I won’t go into all of the Smart Capture features on the Mavic Air since this isn’t a review of the Mavic Air, but what I will say is that the new Gesture mode is no longer a gimmick. Before it was only something I used when I was showing other people features of the drone, but now It feels like something I would actually use. Now if I want to take some quick tracking videos of myself, I can do that, and it doesn’t take forever like it did on the Spark. If you like taking videos and pictures of yourself doing cool things, Smart Capture is definitely a feature you should have.

Remote Controllers

Out of all the differences between these two drones, this is the one thing that made me realize that the Mavic Air is not a replacement for the Mavic Pro.
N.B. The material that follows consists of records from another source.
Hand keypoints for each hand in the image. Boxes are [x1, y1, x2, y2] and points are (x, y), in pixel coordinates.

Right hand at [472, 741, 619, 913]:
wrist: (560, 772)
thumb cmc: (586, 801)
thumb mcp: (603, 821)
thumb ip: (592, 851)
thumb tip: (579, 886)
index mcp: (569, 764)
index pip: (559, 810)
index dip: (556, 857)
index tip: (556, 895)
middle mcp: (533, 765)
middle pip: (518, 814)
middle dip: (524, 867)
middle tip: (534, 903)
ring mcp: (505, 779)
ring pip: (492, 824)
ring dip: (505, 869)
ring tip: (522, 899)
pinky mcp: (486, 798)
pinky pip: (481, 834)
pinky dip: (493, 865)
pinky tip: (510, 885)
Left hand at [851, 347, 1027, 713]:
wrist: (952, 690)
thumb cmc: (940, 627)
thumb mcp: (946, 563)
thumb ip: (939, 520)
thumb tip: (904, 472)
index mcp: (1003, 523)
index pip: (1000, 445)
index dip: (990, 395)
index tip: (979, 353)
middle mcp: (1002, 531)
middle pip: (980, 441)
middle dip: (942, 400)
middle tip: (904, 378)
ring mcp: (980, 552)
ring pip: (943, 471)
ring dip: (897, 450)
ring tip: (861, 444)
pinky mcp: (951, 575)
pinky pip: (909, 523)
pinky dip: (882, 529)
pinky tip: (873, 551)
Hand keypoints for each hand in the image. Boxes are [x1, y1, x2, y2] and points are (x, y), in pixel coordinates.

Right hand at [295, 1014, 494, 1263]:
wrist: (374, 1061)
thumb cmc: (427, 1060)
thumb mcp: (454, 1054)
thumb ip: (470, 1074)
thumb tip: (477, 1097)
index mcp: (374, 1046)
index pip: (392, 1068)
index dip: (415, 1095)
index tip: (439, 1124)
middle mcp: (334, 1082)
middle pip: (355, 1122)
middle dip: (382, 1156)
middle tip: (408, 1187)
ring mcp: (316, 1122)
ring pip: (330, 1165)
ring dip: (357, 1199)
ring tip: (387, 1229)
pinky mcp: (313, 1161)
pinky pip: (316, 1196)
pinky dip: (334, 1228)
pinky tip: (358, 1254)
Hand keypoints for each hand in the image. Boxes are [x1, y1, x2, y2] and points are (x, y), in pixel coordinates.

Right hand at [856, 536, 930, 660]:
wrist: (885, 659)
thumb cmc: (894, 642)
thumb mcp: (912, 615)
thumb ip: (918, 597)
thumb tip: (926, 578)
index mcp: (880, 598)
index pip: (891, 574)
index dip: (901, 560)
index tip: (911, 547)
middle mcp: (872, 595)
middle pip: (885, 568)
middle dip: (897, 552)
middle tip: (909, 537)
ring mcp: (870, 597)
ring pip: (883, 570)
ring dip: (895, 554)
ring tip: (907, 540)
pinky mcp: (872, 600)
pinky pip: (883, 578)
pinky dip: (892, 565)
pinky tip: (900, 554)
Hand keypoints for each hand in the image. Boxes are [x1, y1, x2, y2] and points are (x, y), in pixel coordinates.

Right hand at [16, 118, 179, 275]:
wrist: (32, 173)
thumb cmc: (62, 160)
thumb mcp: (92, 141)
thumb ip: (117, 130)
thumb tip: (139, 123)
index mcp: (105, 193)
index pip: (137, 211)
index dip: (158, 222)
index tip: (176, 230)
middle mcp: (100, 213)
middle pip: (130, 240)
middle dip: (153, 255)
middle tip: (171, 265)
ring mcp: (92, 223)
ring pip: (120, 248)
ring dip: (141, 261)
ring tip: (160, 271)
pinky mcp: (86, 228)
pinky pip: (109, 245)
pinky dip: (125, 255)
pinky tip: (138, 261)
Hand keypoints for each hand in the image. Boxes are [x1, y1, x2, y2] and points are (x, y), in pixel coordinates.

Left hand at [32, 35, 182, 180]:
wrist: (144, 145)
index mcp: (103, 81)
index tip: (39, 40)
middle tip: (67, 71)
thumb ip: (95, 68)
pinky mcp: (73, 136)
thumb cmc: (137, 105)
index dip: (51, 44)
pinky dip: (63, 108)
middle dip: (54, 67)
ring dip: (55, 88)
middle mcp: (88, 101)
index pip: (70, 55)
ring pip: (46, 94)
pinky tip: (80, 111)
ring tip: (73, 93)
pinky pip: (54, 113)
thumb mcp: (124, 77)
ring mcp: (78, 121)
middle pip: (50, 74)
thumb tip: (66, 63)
The Mavic Pro controller is just better in every way. The first thing you will notice is that the Mavic Air controller doesn’t have a screen for showing you realtime flight info. This means you can’t have a clean view of your video feed while keeping all of the flight data on the controller. There’s also no exposure dial on the back of the controller, less rubber and metal, and no 5 axis joystick (the thing for controlling DJI Goggles and assigning custom functions).

It’s sad to see all of these missing features on the Mavic Air controller, but there’s something else missing that you can’t see. If you’ve ever used Ocusync on the Mavic Pro, you’ll know that it’s one of the best drone data transmission systems ever. The video feed is always clear, the controls never freeze up, the video feed is 1080p with low latency, and the signal is almost always reliable. With Ocusync, the Mavic controller can also wirelessly connect to DJI Goggles.

With the Mavic Air, you don’t get Ocusync. You get something that is closer to the technology found on the DJI Spark. It’s ok, but you get 720p (not 1080p), there’s more lag, the signal isn’t as reliable, and you have to connect a USB cable to the controller to use DJI Goggles. This doesn’t mean that the Mavic Air controller is bad, it’s just a big downgrade from the Mavic Pro controller and for some people, this could be a deal breaker.

Which Drone Should You Buy?
I think that the average person will be happier with the Mavic Air, but people who like to push their drones to the limit will still prefer the Mavic Pro.

If you need a small workhorse, get the Mavic Pro. It can go faster without pointing the gimbal down or sideways. It has a longer flight time. It’s much more reliable at longer distances. It works seamlessly with DJI Goggles. The video feed is 1080p. There’s more video options.

If you want the most compact drone capable of shooting usable 4K video, get the Mavic Air. It’s seriously more compact than the Spark. It has better obstacle avoidance. You don’t need a controller to get basic shots and take selfies. The Smartphone control works flawlessly. There are new features like 360 panoramas, Quick Shots, Tapfly 2.0 and Smart Capture. More importantly, if you plan on getting all of the things you need for your drone, you end up spending less money if you buy the new Mavic Air.